Work instruction
Update the listing below by replacing "Grenada" with "Barbados", keeping every other line unchanged.

======== Task data

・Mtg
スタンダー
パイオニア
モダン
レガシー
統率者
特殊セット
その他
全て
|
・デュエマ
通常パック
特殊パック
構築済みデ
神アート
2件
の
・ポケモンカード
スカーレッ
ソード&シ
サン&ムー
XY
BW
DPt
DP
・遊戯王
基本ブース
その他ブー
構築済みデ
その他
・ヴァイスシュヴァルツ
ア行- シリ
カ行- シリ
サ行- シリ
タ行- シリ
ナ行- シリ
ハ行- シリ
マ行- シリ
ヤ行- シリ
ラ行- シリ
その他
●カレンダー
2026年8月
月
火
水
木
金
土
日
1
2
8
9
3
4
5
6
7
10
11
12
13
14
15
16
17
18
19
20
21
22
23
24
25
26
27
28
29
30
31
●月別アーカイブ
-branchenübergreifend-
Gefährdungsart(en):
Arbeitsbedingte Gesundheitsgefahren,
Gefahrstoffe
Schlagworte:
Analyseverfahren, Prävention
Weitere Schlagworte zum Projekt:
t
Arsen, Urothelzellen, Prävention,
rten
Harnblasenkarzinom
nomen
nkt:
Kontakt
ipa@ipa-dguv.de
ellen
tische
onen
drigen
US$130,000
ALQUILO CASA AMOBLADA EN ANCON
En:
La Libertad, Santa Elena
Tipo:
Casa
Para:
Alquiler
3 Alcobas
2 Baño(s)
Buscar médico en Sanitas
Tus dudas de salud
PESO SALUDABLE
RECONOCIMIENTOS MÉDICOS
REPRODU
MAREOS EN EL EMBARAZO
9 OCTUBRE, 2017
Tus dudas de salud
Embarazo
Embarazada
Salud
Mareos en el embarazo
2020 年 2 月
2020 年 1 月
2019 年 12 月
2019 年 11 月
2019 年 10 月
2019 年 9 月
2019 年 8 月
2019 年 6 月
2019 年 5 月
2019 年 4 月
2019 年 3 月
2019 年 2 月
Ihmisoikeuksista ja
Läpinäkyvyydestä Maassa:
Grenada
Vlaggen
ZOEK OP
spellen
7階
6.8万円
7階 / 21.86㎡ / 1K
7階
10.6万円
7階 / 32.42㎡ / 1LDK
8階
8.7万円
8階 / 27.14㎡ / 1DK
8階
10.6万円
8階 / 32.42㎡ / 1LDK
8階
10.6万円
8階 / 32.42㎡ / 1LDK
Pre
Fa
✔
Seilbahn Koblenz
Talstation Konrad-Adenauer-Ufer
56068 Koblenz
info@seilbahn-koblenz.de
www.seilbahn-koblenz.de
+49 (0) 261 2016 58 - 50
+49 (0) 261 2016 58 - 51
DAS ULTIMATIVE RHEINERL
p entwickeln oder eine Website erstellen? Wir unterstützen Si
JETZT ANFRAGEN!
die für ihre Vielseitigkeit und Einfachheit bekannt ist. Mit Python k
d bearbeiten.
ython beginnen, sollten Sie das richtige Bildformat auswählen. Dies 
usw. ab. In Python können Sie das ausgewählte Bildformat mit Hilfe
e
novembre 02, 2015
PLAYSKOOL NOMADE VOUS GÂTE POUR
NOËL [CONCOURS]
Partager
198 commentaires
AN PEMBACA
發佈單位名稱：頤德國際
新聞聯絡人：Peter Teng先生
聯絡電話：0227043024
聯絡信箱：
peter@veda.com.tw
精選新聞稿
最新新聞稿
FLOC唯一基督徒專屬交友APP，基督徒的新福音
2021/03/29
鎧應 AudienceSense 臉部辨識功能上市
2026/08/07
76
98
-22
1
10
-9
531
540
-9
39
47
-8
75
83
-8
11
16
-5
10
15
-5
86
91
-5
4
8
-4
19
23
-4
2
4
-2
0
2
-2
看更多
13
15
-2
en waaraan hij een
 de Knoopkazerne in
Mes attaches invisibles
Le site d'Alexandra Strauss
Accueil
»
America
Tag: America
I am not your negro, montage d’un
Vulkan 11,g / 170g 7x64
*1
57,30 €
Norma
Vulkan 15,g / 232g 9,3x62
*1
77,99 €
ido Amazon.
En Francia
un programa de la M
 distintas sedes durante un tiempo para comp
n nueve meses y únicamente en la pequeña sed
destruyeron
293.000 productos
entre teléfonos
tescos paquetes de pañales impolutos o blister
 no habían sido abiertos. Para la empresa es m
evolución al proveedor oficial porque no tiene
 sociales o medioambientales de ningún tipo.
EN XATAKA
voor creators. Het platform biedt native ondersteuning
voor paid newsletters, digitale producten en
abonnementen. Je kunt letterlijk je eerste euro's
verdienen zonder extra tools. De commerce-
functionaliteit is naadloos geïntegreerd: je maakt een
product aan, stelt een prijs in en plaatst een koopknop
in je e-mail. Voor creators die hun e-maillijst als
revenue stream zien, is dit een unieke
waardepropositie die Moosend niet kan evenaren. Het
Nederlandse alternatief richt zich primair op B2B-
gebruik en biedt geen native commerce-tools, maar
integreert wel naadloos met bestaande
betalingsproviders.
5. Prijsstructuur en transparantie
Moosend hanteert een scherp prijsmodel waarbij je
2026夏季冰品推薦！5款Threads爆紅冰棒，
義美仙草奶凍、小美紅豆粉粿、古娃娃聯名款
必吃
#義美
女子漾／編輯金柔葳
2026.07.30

================

Written solution
・Mtg
スタンダー
パイオニア
モダン
レガシー
統率者
特殊セット
その他
全て
|
・デュエマ
通常パック
特殊パック
構築済みデ
神アート
2件
の
・ポケモンカード
スカーレッ
ソード&シ
サン&ムー
XY
BW
DPt
DP
・遊戯王
基本ブース
その他ブー
構築済みデ
その他
・ヴァイスシュヴァルツ
ア行- シリ
カ行- シリ
サ行- シリ
タ行- シリ
ナ行- シリ
ハ行- シリ
マ行- シリ
ヤ行- シリ
ラ行- シリ
その他
●カレンダー
2026年8月
月
火
水
木
金
土
日
1
2
8
9
3
4
5
6
7
10
11
12
13
14
15
16
17
18
19
20
21
22
23
24
25
26
27
28
29
30
31
●月別アーカイブ
-branchenübergreifend-
Gefährdungsart(en):
Arbeitsbedingte Gesundheitsgefahren,
Gefahrstoffe
Schlagworte:
Analyseverfahren, Prävention
Weitere Schlagworte zum Projekt:
t
Arsen, Urothelzellen, Prävention,
rten
Harnblasenkarzinom
nomen
nkt:
Kontakt
ipa@ipa-dguv.de
ellen
tische
onen
drigen
US$130,000
ALQUILO CASA AMOBLADA EN ANCON
En:
La Libertad, Santa Elena
Tipo:
Casa
Para:
Alquiler
3 Alcobas
2 Baño(s)
Buscar médico en Sanitas
Tus dudas de salud
PESO SALUDABLE
RECONOCIMIENTOS MÉDICOS
REPRODU
MAREOS EN EL EMBARAZO
9 OCTUBRE, 2017
Tus dudas de salud
Embarazo
Embarazada
Salud
Mareos en el embarazo
2020 年 2 月
2020 年 1 月
2019 年 12 月
2019 年 11 月
2019 年 10 月
2019 年 9 月
2019 年 8 月
2019 年 6 月
2019 年 5 月
2019 年 4 月
2019 年 3 月
2019 年 2 月
Ihmisoikeuksista ja
Läpinäkyvyydestä Maassa:
Barbados
Vlaggen
ZOEK OP
spellen
7階
6.8万円
7階 / 21.86㎡ / 1K
7階
10.6万円
7階 / 32.42㎡ / 1LDK
8階
8.7万円
8階 / 27.14㎡ / 1DK
8階
10.6万円
8階 / 32.42㎡ / 1LDK
8階
10.6万円
8階 / 32.42㎡ / 1LDK
Pre
Fa
✔
Seilbahn Koblenz
Talstation Konrad-Adenauer-Ufer
56068 Koblenz
info@seilbahn-koblenz.de
www.seilbahn-koblenz.de
+49 (0) 261 2016 58 - 50
+49 (0) 261 2016 58 - 51
DAS ULTIMATIVE RHEINERL
p entwickeln oder eine Website erstellen? Wir unterstützen Si
JETZT ANFRAGEN!
die für ihre Vielseitigkeit und Einfachheit bekannt ist. Mit Python k
d bearbeiten.
ython beginnen, sollten Sie das richtige Bildformat auswählen. Dies 
usw. ab. In Python können Sie das ausgewählte Bildformat mit Hilfe
e
novembre 02, 2015
PLAYSKOOL NOMADE VOUS GÂTE POUR
NOËL [CONCOURS]
Partager
198 commentaires
AN PEMBACA
發佈單位名稱：頤德國際
新聞聯絡人：Peter Teng先生
聯絡電話：0227043024
聯絡信箱：
peter@veda.com.tw
精選新聞稿
最新新聞稿
FLOC唯一基督徒專屬交友APP，基督徒的新福音
2021/03/29
鎧應 AudienceSense 臉部辨識功能上市
2026/08/07
76
98
-22
1
10
-9
531
540
-9
39
47
-8
75
83
-8
11
16
-5
10
15
-5
86
91
-5
4
8
-4
19
23
-4
2
4
-2
0
2
-2
看更多
13
15
-2
en waaraan hij een
 de Knoopkazerne in
Mes attaches invisibles
Le site d'Alexandra Strauss
Accueil
»
America
Tag: America
I am not your negro, montage d’un
Vulkan 11,g / 170g 7x64
*1
57,30 €
Norma
Vulkan 15,g / 232g 9,3x62
*1
77,99 €
ido Amazon.
En Francia
un programa de la M
 distintas sedes durante un tiempo para comp
n nueve meses y únicamente en la pequeña sed
destruyeron
293.000 productos
entre teléfonos
tescos paquetes de pañales impolutos o blister
 no habían sido abiertos. Para la empresa es m
evolución al proveedor oficial porque no tiene
 sociales o medioambientales de ningún tipo.
EN XATAKA
voor creators. Het platform biedt native ondersteuning
voor paid newsletters, digitale producten en
abonnementen. Je kunt letterlijk je eerste euro's
verdienen zonder extra tools. De commerce-
functionaliteit is naadloos geïntegreerd: je maakt een
product aan, stelt een prijs in en plaatst een koopknop
in je e-mail. Voor creators die hun e-maillijst als
revenue stream zien, is dit een unieke
waardepropositie die Moosend niet kan evenaren. Het
Nederlandse alternatief richt zich primair op B2B-
gebruik en biedt geen native commerce-tools, maar
integreert wel naadloos met bestaande
betalingsproviders.
5. Prijsstructuur en transparantie
Moosend hanteert een scherp prijsmodel waarbij je
2026夏季冰品推薦！5款Threads爆紅冰棒，
義美仙草奶凍、小美紅豆粉粿、古娃娃聯名款
必吃
#義美
女子漾／編輯金柔葳
2026.07.30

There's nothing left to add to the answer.